Whereas his previous records were rather ambient or experimental, "Ages" marks the true arrival of melodies in Froese's music, however not always inspired. It also features the participation Klaus Krieger at drums and percussions, who will join TD the same year.

The first disc contains only a few good passages. "Metropolis" is inspired by the well-known Fritz Lang movie. The introduction has (very) slight reminiscences of "Clockwork Orange"'s theme. This peaceful track has some interesting ideas, but is unfortunately too long. Although also repetitive, the soft "Era Of The Slaves" is delicate and rather enjoyable. "Tropic Of Capricorn" is inspired by a book of Henry Miller. This massive melancholic suite suffers from the same drawbacks as the opener and does not justify its 21 minutes duration.

The second disc is better and more original. "Nights Of Automatic Women" features fast drumming coupled with a short minimalistic sequence, therefore prefiguring "Madrigal Meridian" in TD's next album, the controversial "Cyclone". Trippy. The slow and futuristic "Icarus" is also pleasant, while "Children's Deeper Study" possesses an unusual and intriguingly beautiful melody. Then comes the aerial "Ode To Granny A", soothing and relaxing. "Pizarro And Atahuallpa" may be the most surprising composition here, as it features exotic percussions and (kind of) spanish guitar.

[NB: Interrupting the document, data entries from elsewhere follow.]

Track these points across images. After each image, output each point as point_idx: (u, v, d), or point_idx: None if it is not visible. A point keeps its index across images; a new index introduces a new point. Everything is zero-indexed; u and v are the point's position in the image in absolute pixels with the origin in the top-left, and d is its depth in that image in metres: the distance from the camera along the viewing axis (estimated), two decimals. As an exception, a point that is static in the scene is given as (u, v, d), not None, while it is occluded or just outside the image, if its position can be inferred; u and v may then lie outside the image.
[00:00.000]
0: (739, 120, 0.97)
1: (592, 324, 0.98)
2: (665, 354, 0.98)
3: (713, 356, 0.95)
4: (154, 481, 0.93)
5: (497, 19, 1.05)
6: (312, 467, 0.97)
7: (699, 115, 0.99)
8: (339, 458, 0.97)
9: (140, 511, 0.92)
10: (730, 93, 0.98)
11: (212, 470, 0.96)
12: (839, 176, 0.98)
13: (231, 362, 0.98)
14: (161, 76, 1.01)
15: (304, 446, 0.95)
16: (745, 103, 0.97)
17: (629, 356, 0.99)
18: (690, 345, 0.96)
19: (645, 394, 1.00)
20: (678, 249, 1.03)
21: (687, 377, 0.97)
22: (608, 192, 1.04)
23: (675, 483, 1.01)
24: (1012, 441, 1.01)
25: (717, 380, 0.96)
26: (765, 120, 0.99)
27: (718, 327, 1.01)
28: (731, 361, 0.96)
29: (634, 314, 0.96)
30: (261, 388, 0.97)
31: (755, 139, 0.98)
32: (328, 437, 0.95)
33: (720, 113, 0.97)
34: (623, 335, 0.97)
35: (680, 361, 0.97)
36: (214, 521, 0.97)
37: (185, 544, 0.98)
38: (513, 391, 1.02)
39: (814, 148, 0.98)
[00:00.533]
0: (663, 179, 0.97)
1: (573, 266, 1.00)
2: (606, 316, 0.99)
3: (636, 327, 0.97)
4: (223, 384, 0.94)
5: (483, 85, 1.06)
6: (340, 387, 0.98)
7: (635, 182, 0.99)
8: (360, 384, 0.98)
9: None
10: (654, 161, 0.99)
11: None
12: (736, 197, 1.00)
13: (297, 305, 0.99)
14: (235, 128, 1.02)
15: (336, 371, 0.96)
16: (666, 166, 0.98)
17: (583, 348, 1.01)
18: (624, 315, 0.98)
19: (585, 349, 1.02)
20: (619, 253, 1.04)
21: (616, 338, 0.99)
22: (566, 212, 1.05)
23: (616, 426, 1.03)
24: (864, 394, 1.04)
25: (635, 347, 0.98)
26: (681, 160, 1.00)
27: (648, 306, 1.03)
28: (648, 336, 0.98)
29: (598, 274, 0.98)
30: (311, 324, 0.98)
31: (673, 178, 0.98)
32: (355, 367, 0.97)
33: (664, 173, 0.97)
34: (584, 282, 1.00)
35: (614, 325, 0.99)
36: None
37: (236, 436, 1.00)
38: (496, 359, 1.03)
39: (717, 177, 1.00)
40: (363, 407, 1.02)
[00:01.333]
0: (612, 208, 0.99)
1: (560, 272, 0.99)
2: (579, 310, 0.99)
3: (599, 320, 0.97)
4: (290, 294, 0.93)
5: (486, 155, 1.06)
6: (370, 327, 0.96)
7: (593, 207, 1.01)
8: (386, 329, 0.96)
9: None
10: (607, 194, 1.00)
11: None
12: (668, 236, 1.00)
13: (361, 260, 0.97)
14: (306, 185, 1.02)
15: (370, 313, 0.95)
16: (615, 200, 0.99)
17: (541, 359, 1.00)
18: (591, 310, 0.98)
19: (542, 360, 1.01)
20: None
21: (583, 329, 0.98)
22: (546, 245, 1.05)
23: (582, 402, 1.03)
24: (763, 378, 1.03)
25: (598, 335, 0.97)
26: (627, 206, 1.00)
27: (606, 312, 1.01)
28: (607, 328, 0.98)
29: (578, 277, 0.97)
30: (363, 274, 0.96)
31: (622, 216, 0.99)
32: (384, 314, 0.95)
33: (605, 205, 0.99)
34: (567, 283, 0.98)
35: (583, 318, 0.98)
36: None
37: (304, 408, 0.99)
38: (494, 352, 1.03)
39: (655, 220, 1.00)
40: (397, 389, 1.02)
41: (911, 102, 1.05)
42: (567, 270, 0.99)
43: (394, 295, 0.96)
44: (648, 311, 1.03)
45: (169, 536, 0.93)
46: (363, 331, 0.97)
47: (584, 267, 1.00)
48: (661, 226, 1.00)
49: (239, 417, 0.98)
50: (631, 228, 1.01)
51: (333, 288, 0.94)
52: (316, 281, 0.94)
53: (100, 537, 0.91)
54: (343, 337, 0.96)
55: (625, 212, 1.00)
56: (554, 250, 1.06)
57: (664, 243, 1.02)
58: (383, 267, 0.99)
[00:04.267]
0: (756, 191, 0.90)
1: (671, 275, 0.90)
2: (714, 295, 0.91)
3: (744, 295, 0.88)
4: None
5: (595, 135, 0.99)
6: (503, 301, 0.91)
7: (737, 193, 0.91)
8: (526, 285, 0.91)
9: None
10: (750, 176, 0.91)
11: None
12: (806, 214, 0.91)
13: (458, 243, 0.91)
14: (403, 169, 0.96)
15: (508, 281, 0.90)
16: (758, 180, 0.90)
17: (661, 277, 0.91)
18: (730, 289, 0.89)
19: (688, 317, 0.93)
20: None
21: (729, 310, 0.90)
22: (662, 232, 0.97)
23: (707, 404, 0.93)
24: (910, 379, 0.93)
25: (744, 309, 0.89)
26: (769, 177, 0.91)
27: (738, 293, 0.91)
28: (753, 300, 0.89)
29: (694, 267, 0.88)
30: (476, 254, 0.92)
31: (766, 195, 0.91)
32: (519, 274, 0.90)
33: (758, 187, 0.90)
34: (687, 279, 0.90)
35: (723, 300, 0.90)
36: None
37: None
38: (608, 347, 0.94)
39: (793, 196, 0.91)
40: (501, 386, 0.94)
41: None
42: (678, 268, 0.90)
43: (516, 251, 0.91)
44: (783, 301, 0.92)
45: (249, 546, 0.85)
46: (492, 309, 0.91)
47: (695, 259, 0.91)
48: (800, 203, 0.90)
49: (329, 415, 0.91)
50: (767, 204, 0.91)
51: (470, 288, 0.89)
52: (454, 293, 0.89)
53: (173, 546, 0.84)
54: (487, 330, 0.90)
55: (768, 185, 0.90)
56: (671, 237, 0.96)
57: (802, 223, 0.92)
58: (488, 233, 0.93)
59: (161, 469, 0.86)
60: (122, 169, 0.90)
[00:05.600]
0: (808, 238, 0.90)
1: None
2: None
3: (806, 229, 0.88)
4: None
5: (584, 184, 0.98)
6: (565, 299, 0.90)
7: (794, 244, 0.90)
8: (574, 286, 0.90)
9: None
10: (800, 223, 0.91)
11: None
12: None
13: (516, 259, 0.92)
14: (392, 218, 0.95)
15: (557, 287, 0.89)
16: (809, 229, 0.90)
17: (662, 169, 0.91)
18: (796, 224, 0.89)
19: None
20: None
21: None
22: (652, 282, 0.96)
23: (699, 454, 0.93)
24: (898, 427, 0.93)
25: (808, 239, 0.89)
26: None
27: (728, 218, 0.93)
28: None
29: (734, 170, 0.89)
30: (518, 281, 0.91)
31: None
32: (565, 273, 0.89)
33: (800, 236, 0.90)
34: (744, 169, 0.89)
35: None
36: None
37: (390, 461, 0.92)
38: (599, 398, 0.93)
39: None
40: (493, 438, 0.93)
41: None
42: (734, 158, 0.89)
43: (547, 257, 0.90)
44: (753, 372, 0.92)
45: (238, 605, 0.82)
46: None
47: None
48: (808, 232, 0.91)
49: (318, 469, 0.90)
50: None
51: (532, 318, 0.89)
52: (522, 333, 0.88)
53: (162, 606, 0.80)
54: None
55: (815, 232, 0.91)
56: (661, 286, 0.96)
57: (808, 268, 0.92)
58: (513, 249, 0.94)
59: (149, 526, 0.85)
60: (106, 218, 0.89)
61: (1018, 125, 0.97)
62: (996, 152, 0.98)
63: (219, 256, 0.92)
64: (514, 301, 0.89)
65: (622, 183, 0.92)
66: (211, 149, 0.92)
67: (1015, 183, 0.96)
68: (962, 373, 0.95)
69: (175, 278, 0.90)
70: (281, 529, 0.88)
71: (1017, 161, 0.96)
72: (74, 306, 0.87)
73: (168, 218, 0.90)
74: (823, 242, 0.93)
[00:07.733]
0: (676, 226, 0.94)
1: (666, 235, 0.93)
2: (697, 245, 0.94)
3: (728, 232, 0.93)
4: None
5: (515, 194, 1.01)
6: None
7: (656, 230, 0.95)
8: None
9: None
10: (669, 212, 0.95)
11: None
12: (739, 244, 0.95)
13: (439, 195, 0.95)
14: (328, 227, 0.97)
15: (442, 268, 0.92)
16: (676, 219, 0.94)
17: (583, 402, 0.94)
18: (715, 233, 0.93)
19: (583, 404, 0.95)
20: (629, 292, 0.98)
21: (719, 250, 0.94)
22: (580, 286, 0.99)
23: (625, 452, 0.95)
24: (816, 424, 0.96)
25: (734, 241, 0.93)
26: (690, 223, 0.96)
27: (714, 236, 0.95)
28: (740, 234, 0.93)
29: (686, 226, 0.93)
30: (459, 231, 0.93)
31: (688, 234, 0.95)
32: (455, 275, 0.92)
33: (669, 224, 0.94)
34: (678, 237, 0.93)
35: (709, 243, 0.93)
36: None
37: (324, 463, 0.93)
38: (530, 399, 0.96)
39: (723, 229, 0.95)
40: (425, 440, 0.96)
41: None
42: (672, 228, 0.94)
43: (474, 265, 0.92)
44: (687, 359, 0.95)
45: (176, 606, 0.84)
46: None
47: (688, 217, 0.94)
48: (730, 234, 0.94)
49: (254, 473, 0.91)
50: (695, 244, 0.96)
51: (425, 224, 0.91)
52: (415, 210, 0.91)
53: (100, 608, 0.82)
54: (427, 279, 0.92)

The eight minutes bonus track "Golgatha And The Circle Closes" features cool spacey guitar playing.

Despite its title, this record did not aged very well and could have been shortened. Only double studio album and weakest 70's release from Edgar Froese, "Ages" is uneven and too long. This first melodic attempt will however be successfully refined and polished one year later, on his next opus "Stuntman".

Nonetheless, this personal solo effort remains a turning point in Edgar's discography, as it opens new electronic horizons.